> [Task description]: Print all of the records. Exclude the images.

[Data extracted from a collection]
━━━━━━━━━━

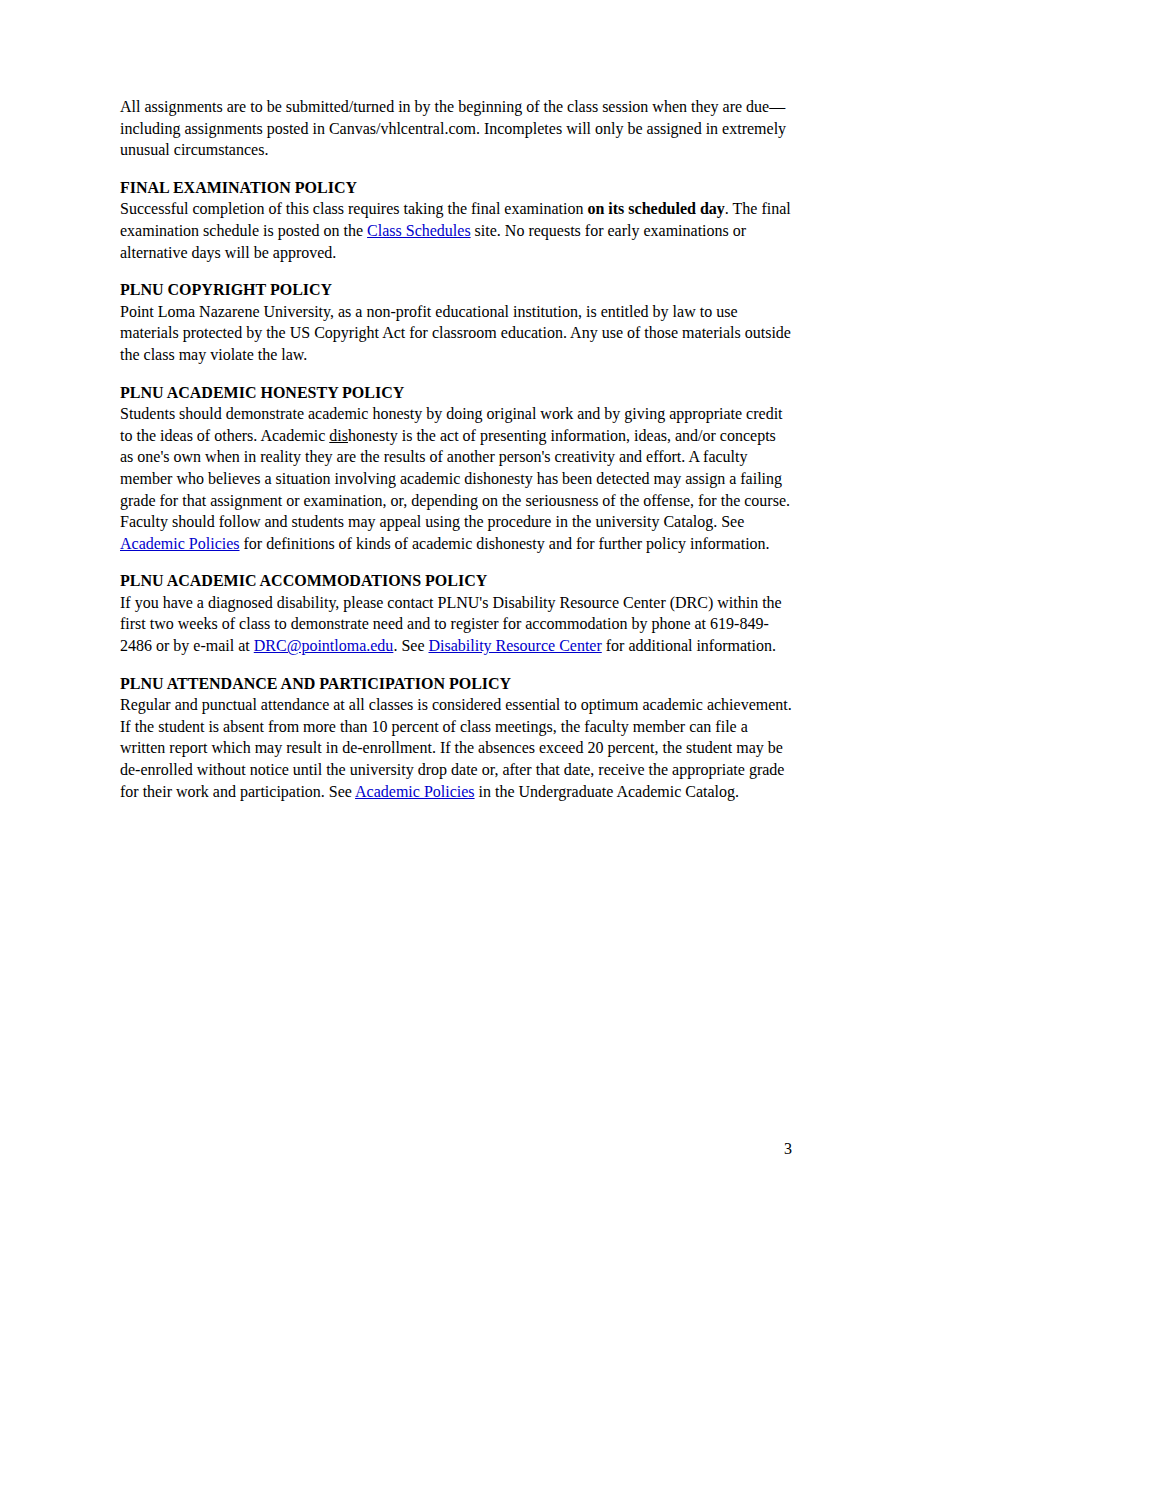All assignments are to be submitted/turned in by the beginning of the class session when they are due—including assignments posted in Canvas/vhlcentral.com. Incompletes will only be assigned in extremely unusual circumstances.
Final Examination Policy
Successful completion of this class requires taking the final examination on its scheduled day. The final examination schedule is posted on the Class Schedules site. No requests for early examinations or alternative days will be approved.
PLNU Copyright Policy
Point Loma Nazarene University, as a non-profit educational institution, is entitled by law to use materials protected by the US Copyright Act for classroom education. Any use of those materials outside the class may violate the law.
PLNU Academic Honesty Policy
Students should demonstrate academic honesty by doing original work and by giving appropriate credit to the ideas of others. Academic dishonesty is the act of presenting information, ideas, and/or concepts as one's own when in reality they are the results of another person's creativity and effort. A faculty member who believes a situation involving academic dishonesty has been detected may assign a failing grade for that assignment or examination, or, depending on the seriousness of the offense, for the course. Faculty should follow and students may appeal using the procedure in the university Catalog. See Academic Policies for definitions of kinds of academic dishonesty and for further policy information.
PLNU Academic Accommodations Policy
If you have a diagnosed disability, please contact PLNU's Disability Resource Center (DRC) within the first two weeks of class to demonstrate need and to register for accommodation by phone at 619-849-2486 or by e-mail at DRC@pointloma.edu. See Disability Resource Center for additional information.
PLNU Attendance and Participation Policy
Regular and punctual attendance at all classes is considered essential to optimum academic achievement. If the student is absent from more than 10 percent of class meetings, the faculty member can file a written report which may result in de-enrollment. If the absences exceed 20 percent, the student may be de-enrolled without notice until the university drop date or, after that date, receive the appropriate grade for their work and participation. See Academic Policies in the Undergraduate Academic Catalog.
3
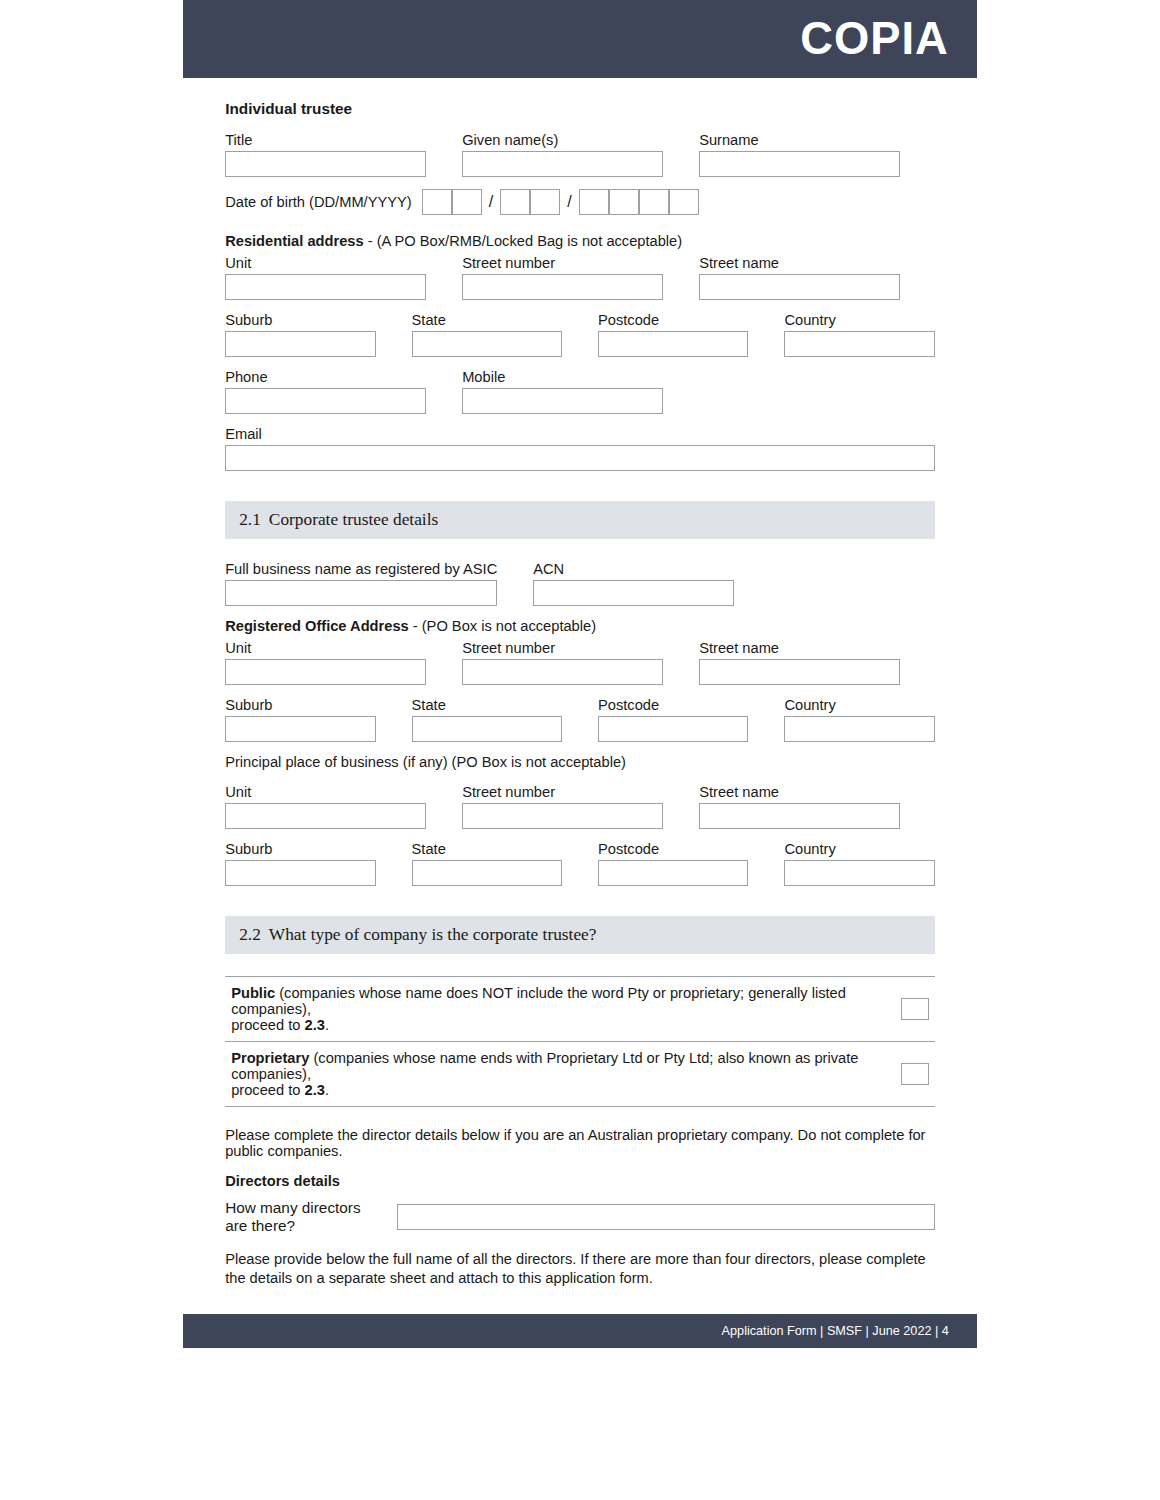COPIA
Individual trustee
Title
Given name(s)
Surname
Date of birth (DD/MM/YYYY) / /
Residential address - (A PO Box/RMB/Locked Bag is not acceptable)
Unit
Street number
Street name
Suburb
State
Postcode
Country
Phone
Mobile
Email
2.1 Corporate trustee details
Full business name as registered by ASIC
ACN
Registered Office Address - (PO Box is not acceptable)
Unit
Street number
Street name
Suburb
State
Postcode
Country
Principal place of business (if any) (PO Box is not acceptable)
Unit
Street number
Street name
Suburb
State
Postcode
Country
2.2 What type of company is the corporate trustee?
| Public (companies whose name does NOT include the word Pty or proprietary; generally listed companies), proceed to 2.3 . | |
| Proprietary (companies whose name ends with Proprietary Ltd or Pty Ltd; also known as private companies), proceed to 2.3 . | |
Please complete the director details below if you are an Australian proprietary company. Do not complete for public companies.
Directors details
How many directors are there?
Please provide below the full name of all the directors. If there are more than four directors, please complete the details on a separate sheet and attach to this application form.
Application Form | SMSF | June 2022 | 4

━━━━━━━━━━

> [Exercise result]:
All assignments are to be submitted/turned in by the beginning of the class session when they are due—including assignments posted in Canvas/vhlcentral.com. Incompletes will only be assigned in extremely unusual circumstances.
Final Examination Policy
Successful completion of this class requires taking the final examination on its scheduled day. The final examination schedule is posted on the Class Schedules site. No requests for early examinations or alternative days will be approved.
PLNU Copyright Policy
Point Loma Nazarene University, as a non-profit educational institution, is entitled by law to use materials protected by the US Copyright Act for classroom education. Any use of those materials outside the class may violate the law.
PLNU Academic Honesty Policy
Students should demonstrate academic honesty by doing original work and by giving appropriate credit to the ideas of others. Academic dishonesty is the act of presenting information, ideas, and/or concepts as one's own when in reality they are the results of another person's creativity and effort. A faculty member who believes a situation involving academic dishonesty has been detected may assign a failing grade for that assignment or examination, or, depending on the seriousness of the offense, for the course. Faculty should follow and students may appeal using the procedure in the university Catalog. See Academic Policies for definitions of kinds of academic dishonesty and for further policy information.
PLNU Academic Accommodations Policy
If you have a diagnosed disability, please contact PLNU's Disability Resource Center (DRC) within the first two weeks of class to demonstrate need and to register for accommodation by phone at 619-849-2486 or by e-mail at DRC@pointloma.edu. See Disability Resource Center for additional information.
PLNU Attendance and Participation Policy
Regular and punctual attendance at all classes is considered essential to optimum academic achievement. If the student is absent from more than 10 percent of class meetings, the faculty member can file a written report which may result in de-enrollment. If the absences exceed 20 percent, the student may be de-enrolled without notice until the university drop date or, after that date, receive the appropriate grade for their work and participation. See Academic Policies in the Undergraduate Academic Catalog.
3
COPIA
Individual trustee
Title
Given name(s)
Surname
Date of birth (DD/MM/YYYY) / /
Residential address - (A PO Box/RMB/Locked Bag is not acceptable)
Unit
Street number
Street name
Suburb
State
Postcode
Country
Phone
Mobile
Email
2.1 Corporate trustee details
Full business name as registered by ASIC
ACN
Registered Office Address - (PO Box is not acceptable)
Unit
Street number
Street name
Suburb
State
Postcode
Country
Principal place of business (if any) (PO Box is not acceptable)
Unit
Street number
Street name
Suburb
State
Postcode
Country
2.2 What type of company is the corporate trustee?
| Public (companies whose name does NOT include the word Pty or proprietary; generally listed companies), proceed to 2.3 . | |
| Proprietary (companies whose name ends with Proprietary Ltd or Pty Ltd; also known as private companies), proceed to 2.3 . | |
Please complete the director details below if you are an Australian proprietary company. Do not complete for public companies.
Directors details
How many directors are there?
Please provide below the full name of all the directors. If there are more than four directors, please complete the details on a separate sheet and attach to this application form.
Application Form | SMSF | June 2022 | 4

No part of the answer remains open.